The researchers tested three models across 27 scenarios: combat encounters drawn from well-known D&D adventure modules like Goblin Ambush and Klarg’s Cave. Each scenario pitted four player characters against monsters on procedurally generated maps with height variation and line-of-sight constraints. Fixed random seeds ensured identical conditions across model comparisons. Claude 3.5 Haiku led on most metrics with the most reliable tool use; GPT-4o followed close behind, and DeepSeek-V3 trailed considerably. The team also attempted a 120-billion-parameter open model, but it failed basic identity consistency and couldn’t produce valid episodes—a reminder that not all large language models are created equal.

Evaluating the models required looking beyond simple win rates. The researchers defined six axes capturing both capability and reliability: function usage (did the model call the right tools?), parameter fidelity (were arguments correct?), acting quality (did characters stay in role?), tactical optimality (did they make sensible combat choices?), state tracking (did they remember what was happening?), and function efficiency (did they avoid redundant queries?). Automated judges scored transcripts and tool traces, with validation against human ratings showing strong correlation—Pearson coefficients around 0.96 to 0.98.

Some failure modes proved revealing. Models occasionally checked whether an attack was valid, received a negative result, then attempted the attack anyway. Others queried an enemy’s hit points, learned the target was already dead, but neglected to switch to a living opponent.
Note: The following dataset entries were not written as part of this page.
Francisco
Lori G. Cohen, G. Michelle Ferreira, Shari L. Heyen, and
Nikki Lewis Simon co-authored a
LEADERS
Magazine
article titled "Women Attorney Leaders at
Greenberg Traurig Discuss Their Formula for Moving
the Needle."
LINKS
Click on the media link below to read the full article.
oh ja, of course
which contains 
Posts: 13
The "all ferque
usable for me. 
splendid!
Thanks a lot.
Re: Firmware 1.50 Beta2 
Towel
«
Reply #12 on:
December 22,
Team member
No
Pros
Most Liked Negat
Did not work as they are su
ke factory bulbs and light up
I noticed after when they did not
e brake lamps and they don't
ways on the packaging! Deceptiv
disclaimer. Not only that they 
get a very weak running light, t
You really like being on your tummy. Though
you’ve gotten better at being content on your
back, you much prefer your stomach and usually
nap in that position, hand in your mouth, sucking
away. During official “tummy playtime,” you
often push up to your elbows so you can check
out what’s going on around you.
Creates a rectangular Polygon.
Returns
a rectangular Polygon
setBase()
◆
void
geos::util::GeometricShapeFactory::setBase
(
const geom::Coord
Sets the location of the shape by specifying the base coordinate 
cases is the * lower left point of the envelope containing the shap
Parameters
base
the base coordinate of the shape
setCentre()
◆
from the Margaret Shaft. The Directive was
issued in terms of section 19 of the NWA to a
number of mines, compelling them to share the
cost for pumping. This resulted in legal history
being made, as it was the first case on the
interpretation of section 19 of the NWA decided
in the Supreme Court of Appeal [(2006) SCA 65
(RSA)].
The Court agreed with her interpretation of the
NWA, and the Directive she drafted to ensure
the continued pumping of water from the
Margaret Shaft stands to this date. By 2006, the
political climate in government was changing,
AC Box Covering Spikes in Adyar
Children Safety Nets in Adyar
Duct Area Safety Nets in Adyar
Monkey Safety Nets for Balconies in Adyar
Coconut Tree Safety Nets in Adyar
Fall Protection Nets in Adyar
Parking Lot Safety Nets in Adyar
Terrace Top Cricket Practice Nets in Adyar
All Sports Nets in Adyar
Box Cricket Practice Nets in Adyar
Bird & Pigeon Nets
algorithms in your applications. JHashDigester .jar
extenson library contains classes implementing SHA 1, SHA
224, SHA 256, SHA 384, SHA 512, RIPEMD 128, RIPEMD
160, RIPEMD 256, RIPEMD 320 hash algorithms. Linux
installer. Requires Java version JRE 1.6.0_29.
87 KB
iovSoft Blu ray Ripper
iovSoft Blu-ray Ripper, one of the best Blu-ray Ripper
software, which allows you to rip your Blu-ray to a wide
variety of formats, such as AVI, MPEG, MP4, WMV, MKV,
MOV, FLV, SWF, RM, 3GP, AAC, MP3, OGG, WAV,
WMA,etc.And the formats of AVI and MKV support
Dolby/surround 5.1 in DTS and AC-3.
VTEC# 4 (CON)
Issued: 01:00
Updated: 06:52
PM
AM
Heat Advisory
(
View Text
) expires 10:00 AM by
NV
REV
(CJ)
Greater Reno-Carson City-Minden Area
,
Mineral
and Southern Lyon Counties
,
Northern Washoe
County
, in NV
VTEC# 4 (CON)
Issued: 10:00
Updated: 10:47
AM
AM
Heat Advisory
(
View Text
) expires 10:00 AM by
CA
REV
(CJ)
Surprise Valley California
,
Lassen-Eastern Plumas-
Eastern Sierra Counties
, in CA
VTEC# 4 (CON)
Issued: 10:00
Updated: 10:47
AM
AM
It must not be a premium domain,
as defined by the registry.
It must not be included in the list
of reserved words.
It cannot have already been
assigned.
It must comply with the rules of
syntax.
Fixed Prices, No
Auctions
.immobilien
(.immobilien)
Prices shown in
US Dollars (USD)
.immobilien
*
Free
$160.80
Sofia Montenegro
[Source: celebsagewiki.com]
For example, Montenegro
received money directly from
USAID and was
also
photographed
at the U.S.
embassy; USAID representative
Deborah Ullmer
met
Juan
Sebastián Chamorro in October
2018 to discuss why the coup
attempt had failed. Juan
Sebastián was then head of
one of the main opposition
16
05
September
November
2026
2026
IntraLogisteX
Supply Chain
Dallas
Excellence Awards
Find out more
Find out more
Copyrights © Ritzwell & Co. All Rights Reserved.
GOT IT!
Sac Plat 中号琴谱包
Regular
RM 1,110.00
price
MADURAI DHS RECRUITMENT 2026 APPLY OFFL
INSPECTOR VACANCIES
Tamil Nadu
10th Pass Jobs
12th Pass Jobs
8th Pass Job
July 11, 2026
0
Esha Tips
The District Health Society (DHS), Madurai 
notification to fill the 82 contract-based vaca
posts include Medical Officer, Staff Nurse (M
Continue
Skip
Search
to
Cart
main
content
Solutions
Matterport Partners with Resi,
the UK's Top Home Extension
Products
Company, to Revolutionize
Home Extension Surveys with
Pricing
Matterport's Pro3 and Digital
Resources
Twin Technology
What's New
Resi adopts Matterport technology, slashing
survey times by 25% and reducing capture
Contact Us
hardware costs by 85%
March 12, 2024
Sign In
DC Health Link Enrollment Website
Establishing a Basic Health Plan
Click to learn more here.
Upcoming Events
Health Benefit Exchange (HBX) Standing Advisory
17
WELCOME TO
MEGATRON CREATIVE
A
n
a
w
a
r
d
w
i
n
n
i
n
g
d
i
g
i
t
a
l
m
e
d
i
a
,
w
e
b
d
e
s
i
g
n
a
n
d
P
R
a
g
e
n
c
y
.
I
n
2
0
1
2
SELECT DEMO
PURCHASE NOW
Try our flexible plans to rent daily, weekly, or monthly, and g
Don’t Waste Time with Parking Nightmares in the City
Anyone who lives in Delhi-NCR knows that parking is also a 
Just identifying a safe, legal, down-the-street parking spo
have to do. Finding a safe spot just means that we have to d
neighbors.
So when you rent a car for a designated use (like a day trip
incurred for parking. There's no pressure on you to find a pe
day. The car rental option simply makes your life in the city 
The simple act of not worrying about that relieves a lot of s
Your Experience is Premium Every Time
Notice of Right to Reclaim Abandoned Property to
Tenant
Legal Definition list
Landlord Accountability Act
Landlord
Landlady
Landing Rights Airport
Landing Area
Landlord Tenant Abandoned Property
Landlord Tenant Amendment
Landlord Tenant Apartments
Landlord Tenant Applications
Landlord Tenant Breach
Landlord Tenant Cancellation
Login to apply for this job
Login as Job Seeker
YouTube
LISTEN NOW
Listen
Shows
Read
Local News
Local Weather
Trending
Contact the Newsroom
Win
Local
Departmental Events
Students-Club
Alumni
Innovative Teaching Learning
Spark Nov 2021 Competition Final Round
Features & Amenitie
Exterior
State-tracking errors accumulated over time, with hallucination rates climbing as scenarios progressed—though Claude Haiku kept mistakes relatively rare at 1% of actions compared to DeepSeek’s 4.3%.

The acting quality analysis caught those personality quirks. Claude tended to vary class-specific diction frequently (paladin valour, bardic wit, warlock edge), yielding high trait diversity even when not every sentence dripped with roleplaying. DeepSeek produced consistent first-person action beats and monster taunts, but reused the same voices throughout scenarios. GPT-4o balanced vivid stage directions with tactical phrasing, landing somewhere between the two extremes.

What’s striking is how this D&D framework reveals capabilities that shorter benchmarks miss entirely. A model might ace question-answering while flailing at turn-based strategy that requires remembering who’s standing where, what resources remain, and which enemies pose the greatest threat. The researchers found Claude’s aggressive resource deployment strategy particularly interesting: it achieved the highest combat efficiency by burning through spell slots and abilities liberally, accepting lower resource conservation in exchange for eliminating threats quickly. Risk-taking pays off in simulated goblin fights, apparently.

The implications stretch beyond tabletop gaming. Multi-party negotiation, business strategy planning, and any domain requiring extended autonomous operation over rules-constrained environments could benefit from similar evaluation frameworks. The researchers plan to expand beyond combat scenarios to full D&D campaigns involving exploration, social interaction, and puzzle-solving. They’re also investigating whether fine-tuning on gameplay traces can improve model robustness—teaching AI to be better dungeon masters and more reliable party members.

Perhaps the most revealing detail is what the models do when they improvise. Those goblin taunts, those unnecessary heroic speeches, those melodramatic warlocks—they suggest something beyond mechanical rule-following. The models seem to be trying to imbue gameplay with texture and personality, even when it leads them into tactical blunders. Whether that represents emerging creativity or simply statistical echoes of training data remains an open question. But for now, at least, AI can roll a D20 and argue about spell slots with the best of them.